*Exercise brief*
Only lines with the string "Wallpapers" should be returned from the data below.

*Data provided*
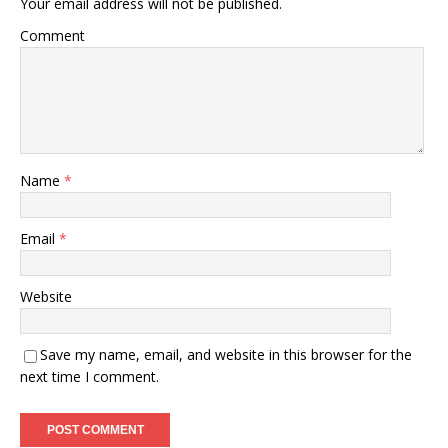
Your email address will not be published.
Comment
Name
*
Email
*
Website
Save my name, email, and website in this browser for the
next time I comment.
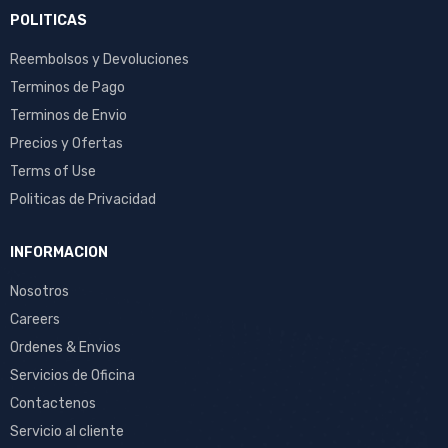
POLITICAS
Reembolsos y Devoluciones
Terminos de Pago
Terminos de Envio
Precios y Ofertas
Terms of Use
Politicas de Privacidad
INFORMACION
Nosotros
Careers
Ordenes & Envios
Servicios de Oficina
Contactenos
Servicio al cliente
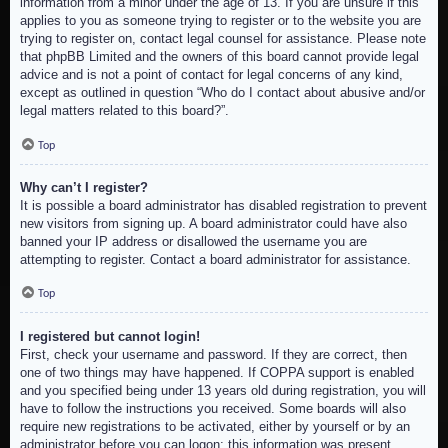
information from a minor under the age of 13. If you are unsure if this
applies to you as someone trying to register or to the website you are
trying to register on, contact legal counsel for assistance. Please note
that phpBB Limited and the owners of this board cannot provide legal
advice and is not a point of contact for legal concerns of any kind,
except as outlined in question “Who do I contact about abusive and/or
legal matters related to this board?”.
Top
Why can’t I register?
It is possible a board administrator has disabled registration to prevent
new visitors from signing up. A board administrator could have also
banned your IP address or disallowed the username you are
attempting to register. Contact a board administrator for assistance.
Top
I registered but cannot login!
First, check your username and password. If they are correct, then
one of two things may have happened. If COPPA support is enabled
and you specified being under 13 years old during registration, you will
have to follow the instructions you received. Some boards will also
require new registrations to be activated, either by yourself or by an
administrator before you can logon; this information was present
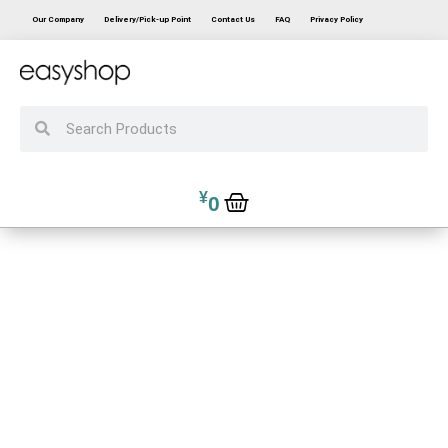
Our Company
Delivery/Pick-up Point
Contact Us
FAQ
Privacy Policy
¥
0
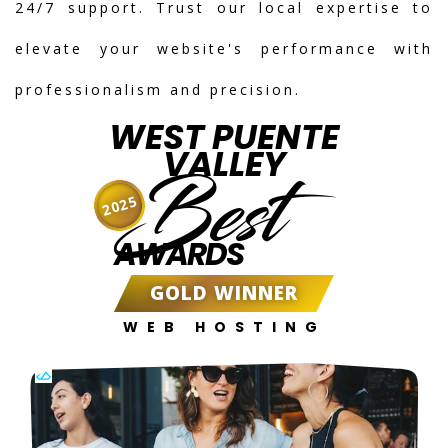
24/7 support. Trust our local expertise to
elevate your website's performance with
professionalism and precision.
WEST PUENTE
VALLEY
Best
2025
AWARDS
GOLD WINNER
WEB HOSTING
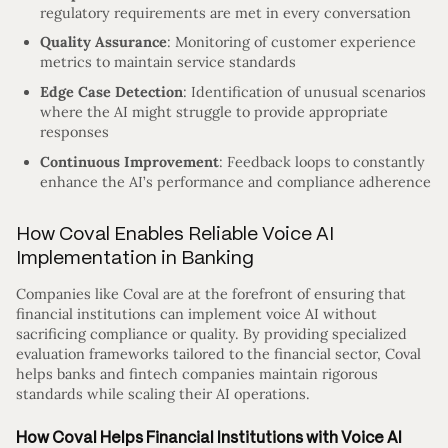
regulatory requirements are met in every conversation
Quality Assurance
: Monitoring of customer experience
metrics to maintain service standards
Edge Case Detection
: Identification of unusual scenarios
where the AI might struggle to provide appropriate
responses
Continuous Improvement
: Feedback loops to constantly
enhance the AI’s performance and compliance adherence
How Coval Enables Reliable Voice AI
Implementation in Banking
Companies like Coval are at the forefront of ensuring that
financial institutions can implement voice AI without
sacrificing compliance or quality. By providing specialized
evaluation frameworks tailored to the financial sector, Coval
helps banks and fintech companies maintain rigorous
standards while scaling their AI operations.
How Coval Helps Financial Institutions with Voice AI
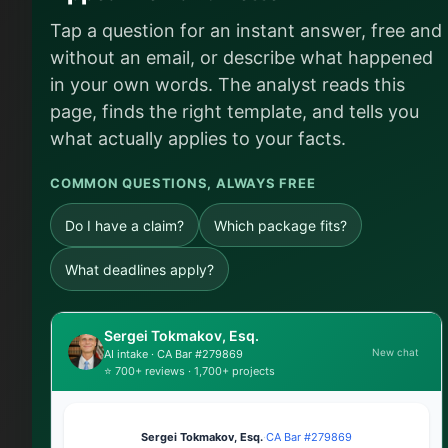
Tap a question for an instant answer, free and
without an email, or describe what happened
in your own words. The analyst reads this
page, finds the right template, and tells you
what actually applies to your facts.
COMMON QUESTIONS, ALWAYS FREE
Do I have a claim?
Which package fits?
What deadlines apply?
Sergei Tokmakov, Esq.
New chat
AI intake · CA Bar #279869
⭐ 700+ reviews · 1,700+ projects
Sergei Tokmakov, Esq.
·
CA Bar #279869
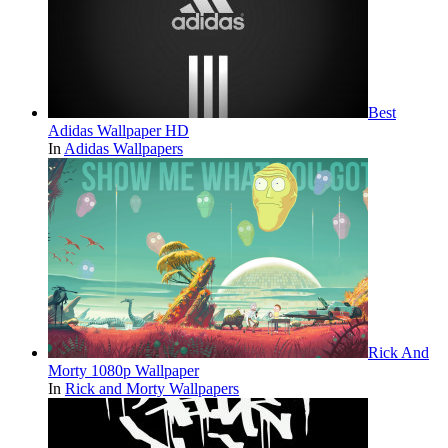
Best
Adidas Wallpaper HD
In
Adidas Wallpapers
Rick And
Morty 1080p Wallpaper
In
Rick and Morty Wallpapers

*Answer box*
Adidas Wallpapers
Rick and Morty Wallpapers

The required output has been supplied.